Despite complaining to the company last year, it was only after Petrosky's tweet went viral on Monday (6 June) that Airbnb finally took action and suspended the host. Nick Pappas, the company's public affairs director, said in a statement: "Discrimination has no place in the Airbnb community. We are removing this host from Airbnb."

Gee, Mr. Petrosky got a lucky break against a mother. Bravo, guy!






More than a year after Courtney Baker had her daughter Emersyn Faith, she decided it was time to write a letter to the prenatal specialist who encouraged Baker to abort her child. 

Emersyn, or Emmy for short, was diagnosed with Down syndrome prenatally, and Baker explains that the doctor “repeatedly suggested we abort. He said her and our quality of life would be horrible.”

So Baker wrote the letter, and with her 15-month-old’s help, they mailed it to the doctor in late May. The contents of the letter were then shared to the Parker Myles Facebook page, which highlights inspirational content about children with Down syndrome. It has been shared more than 2,400 times at time of writing.

If the specialist had even an iota of humanity, he might want to feel ashamed.






Russian Sports Minister Vitaly Mutko wants all retested doping samples from the 2008 and 2012 Olympics to be thrown out because of alleged flaws in the reanalysis process.
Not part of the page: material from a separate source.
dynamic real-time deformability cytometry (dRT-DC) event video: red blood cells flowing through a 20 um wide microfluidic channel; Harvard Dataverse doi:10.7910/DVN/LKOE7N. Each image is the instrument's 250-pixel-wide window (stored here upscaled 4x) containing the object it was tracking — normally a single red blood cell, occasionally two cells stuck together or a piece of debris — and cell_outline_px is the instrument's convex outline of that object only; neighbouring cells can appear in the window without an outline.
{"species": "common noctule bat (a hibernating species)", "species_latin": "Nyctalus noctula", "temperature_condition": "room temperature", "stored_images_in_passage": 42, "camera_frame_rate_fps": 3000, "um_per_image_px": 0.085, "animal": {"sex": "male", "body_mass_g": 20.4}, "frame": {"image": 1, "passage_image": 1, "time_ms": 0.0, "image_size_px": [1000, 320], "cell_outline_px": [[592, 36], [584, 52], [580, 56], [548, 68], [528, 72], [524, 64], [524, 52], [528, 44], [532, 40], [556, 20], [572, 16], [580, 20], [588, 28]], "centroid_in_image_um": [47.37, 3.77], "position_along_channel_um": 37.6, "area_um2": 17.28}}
"A laboratory which falsely declared a positive test result must be stripped of its accreditation and all the samples it tested must be declared invalid," Mutko told Russia's Tass news agency on Wednesday.

The IOC has reported 55 positive findings in retesting of stored samples from the 2008 Beijing Games and 2012 London Olympics. The Russian Olympic Committee has said 22 of the cases involved Russian athletes, including medallists .
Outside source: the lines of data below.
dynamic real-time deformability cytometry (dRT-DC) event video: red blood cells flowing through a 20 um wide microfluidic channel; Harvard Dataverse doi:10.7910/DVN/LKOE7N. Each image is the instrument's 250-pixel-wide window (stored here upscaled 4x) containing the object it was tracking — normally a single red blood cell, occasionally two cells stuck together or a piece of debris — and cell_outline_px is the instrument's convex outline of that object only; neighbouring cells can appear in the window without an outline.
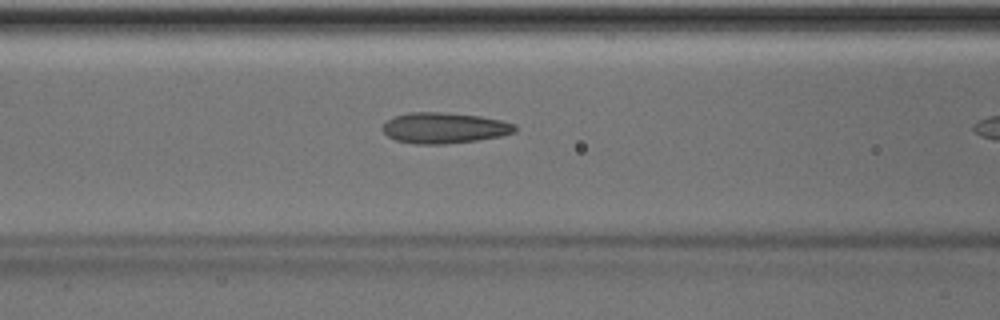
{"species": "Egyptian fruit bat (a non-hibernating species)", "species_latin": "Rousettus aegyptiacus", "temperature_condition": "room temperature", "stored_images_in_passage": 10, "camera_frame_rate_fps": 3000, "um_per_image_px": 0.085, "animal": {"sex": "male"}, "frame": {"image": 1, "passage_image": 9, "time_ms": 2.667, "image_size_px": [1000, 320], "cell_outline_px": [[516, 132], [500, 136], [476, 140], [444, 144], [416, 144], [396, 140], [388, 136], [384, 132], [384, 124], [388, 120], [396, 116], [408, 112], [448, 112], [480, 116], [500, 120], [516, 124]], "centroid_in_image_um": [37.79, 10.87], "position_along_channel_um": 128.8, "area_um2": 23.64}}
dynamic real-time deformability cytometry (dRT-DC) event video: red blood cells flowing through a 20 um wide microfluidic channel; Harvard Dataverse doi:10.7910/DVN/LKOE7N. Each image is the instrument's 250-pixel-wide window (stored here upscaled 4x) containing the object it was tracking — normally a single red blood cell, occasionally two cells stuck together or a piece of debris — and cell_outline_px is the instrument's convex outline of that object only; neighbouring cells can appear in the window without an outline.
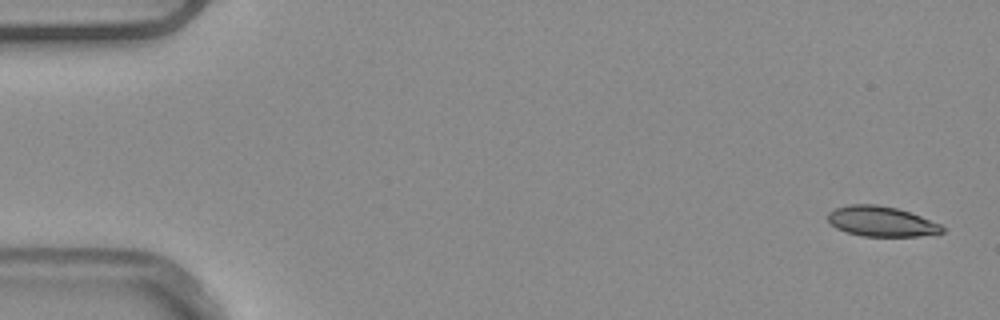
{"species": "common noctule bat (a hibernating species)", "species_latin": "Nyctalus noctula", "temperature_condition": "warm", "stored_images_in_passage": 5, "camera_frame_rate_fps": 3000, "um_per_image_px": 0.085, "animal": {"sex": "male", "body_mass_g": 20.4}, "frame": {"image": 1, "passage_image": 1, "time_ms": 0.0, "image_size_px": [1000, 320], "cell_outline_px": [[944, 232], [920, 236], [864, 236], [844, 232], [836, 228], [828, 220], [828, 212], [836, 208], [848, 204], [876, 204], [896, 208], [920, 216], [940, 224], [944, 228]], "centroid_in_image_um": [74.89, 18.82], "position_along_channel_um": 10.1, "area_um2": 20.0}}
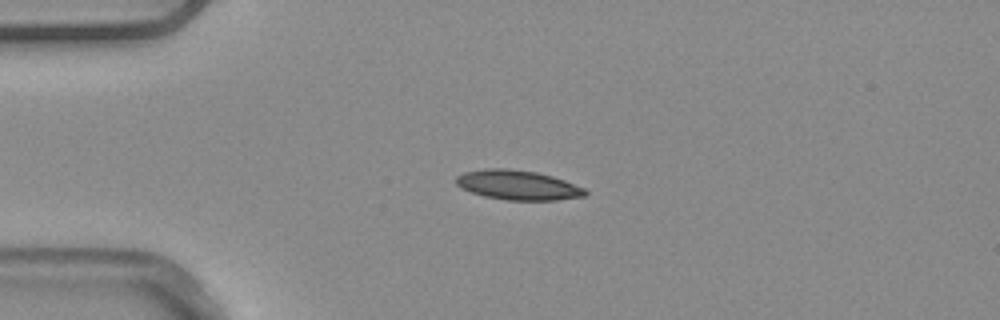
{"frame": {"image": 2, "passage_image": 4, "time_ms": 1.0, "image_size_px": [1000, 320], "cell_outline_px": [[588, 192], [584, 196], [556, 200], [504, 200], [484, 196], [460, 188], [456, 184], [456, 176], [464, 172], [488, 168], [508, 168], [536, 172], [552, 176], [564, 180], [584, 188]], "centroid_in_image_um": [43.99, 15.73], "position_along_channel_um": 41.0, "area_um2": 22.25}}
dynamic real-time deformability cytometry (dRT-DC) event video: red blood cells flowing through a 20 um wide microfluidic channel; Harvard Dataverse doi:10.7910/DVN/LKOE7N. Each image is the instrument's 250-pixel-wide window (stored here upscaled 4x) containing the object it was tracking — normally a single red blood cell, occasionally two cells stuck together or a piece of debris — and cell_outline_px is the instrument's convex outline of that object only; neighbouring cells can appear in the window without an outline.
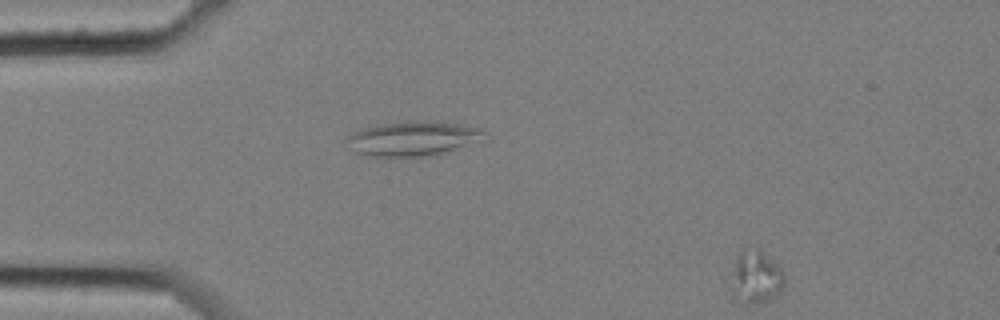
{"species": "common noctule bat (a hibernating species)", "species_latin": "Nyctalus noctula", "temperature_condition": "cold", "stored_images_in_passage": 53, "camera_frame_rate_fps": 3000, "um_per_image_px": 0.085, "animal": {"sex": "female", "body_mass_g": 25.1}, "frame": {"image": 1, "passage_image": 1, "time_ms": 0.0, "image_size_px": [1000, 320], "cell_outline_px": [[784, 284], [780, 292], [776, 296], [768, 300], [752, 304], [748, 304], [732, 296], [732, 288], [736, 264], [740, 252], [744, 248], [760, 248], [780, 268], [784, 276]], "centroid_in_image_um": [64.29, 23.56], "position_along_channel_um": 20.7, "area_um2": 15.95}}
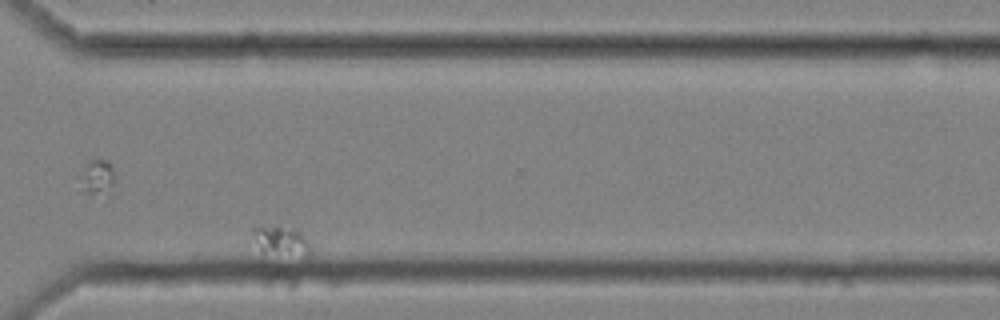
{"frame": {"image": 2, "passage_image": 39, "time_ms": 12.667, "image_size_px": [1000, 320], "cell_outline_px": [[312, 252], [308, 260], [300, 264], [264, 264], [260, 260], [252, 232], [252, 228], [296, 228], [300, 232], [308, 244]], "centroid_in_image_um": [23.9, 20.9], "position_along_channel_um": 346.7, "area_um2": 12.95}}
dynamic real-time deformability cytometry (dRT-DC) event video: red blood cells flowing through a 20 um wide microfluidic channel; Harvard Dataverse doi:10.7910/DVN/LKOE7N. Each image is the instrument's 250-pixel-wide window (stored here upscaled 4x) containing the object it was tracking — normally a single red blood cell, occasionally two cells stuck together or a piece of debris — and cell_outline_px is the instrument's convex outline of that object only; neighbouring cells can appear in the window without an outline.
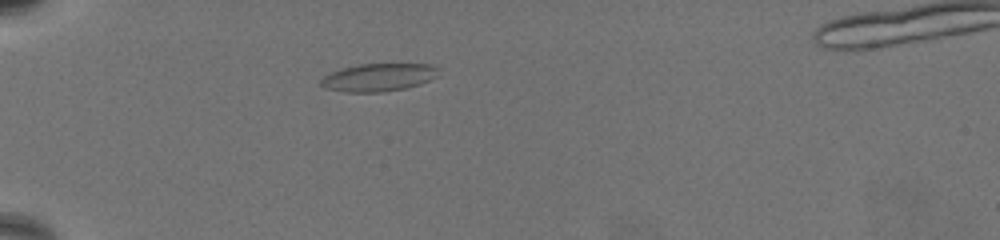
{"species": "common noctule bat (a hibernating species)", "species_latin": "Nyctalus noctula", "temperature_condition": "warm", "stored_images_in_passage": 49, "camera_frame_rate_fps": 3000, "um_per_image_px": 0.085, "animal": {"sex": "female", "body_mass_g": 19.5, "forearm_length_mm": 54.1}, "frame": {"image": 1, "passage_image": 4, "time_ms": 1.0, "image_size_px": [1000, 240], "cell_outline_px": [[440, 68], [436, 76], [420, 84], [404, 88], [380, 92], [348, 92], [324, 88], [320, 84], [320, 80], [324, 76], [332, 72], [344, 68], [360, 64], [432, 64]], "centroid_in_image_um": [32.18, 6.57], "position_along_channel_um": 52.8, "area_um2": 18.9}}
Russian officials said two of the athletes were cleared when their "B'' samples tested negative, contradicting the positive "A'' samples.
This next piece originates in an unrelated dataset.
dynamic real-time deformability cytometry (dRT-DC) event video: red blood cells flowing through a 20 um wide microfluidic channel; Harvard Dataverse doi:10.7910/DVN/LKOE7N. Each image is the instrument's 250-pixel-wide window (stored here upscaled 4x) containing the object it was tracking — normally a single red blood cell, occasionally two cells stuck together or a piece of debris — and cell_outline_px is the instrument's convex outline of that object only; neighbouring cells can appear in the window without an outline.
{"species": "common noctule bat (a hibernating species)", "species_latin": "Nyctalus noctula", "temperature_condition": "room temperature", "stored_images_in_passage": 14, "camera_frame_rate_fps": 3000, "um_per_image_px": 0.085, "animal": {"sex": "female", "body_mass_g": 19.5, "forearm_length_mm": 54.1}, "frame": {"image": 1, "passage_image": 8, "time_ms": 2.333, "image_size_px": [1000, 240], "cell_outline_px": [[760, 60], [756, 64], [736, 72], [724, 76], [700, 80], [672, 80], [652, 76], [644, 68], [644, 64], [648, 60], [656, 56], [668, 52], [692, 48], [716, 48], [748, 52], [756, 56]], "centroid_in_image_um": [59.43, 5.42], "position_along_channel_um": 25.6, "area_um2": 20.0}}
Mutko said those two cases were enough justification for the entire retesting program to be scrapped.

And people in hell want ice water, Mr. Mutko.






At 8 a.m. PT on May 29, Jackie King picked up the phone to the elated voices of her colleagues onboard the CCGS Vector, a science vessel patrolling B.C.'s Central Coast.

"I can't believe they see a basking shark and I'm talking to them right now," said King, recalling her thoughts that morning. "It was a lot of excitement for sure."

King herself has never seen a basking shark, but says she's dreamed of it.

The endangered shark is the size of a bus, the largest fish in Canadian waters and used to hang out in groups of 100 or more off the B.C. coast.

But they're now so rare — thanks to a federal eradication program and commercial fishery decades ago — that the couple of sightings in Canada each year is cause for celebration for those who hope these gentle giants can come back.
 
You're going to need a bigger mouth.